Published on May 06, 1998

Barton Fink
Has history done right by Clifford Odets? The once famous proletarian playwright of Waiting for Lefty and Golden Boy is known today, if at all, largely for the hilarious caricature of him offered up by John Turturro in this 1991 Coen Brothers film. Like Odets, Fink is a socially conscious writer who gravitates toward Hollywood, where he's assigned to write a film by the Louis B. Mayer/Harry Cohn-style movie mogul played by Michael Lerner. (Odets' Hollywood-era work includes The Big Knife, a harsh portrayal of just such a producer.) The postmodernist Coens have it in for the high-art aspirations of both politicized writ-ers like Odets, ridiculed here, and those of a modernist master like sometime screenwriter William Faulkner, cartooned in this movie as a nasty drunk.

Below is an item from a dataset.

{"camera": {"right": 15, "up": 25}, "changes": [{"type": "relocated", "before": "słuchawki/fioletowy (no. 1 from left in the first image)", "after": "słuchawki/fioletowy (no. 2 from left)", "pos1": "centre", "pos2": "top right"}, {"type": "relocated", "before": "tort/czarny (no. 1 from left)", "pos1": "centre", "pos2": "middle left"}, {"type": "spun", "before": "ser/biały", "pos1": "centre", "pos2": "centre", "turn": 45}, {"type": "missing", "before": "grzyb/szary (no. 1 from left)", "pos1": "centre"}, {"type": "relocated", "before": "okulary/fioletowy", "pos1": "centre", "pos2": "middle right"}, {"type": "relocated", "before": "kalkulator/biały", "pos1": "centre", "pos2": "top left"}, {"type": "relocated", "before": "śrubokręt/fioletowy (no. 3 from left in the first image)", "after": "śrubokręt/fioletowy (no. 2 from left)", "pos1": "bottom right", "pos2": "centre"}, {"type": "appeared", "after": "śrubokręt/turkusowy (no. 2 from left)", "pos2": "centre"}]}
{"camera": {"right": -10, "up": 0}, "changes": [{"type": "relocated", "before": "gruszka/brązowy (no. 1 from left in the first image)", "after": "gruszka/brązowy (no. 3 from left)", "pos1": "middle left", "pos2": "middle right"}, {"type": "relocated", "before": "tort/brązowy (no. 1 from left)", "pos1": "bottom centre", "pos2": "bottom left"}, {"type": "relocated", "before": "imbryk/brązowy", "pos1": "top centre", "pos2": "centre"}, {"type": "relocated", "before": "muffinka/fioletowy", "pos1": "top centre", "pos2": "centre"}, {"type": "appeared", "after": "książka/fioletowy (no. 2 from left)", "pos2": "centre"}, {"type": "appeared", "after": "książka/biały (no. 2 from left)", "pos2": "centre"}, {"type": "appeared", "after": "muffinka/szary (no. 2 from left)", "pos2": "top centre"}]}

The Coens really don't like anything -- their working-class hero (John Goodman) is psychotic, and the popular art of Hollywood filmmaking is to them as crass and stupid as the "wrestling picture for Wally Beery" Fink has to write. I've actually seen a wrestling picture with Wallace Beery, John Ford's Flesh (1932), and it's pretty good -- as are Odets' screenplays for films like The Sweet Smell of Success. His atypical Cary Grant vehicle, None But the Lonely Heart, which he also directed, is sensitive and intelligent. Now while in real life Odets may actually have finked in the 1950s on his Communist-sympathizing past, the arrogant idiot played by Turturro in this brilliant, disturbing film -- a rare attempt by the Coens to do something creatively ambitious, abandoned in these days of lazy comedies like The Big Lebowski -- is a corrective too far.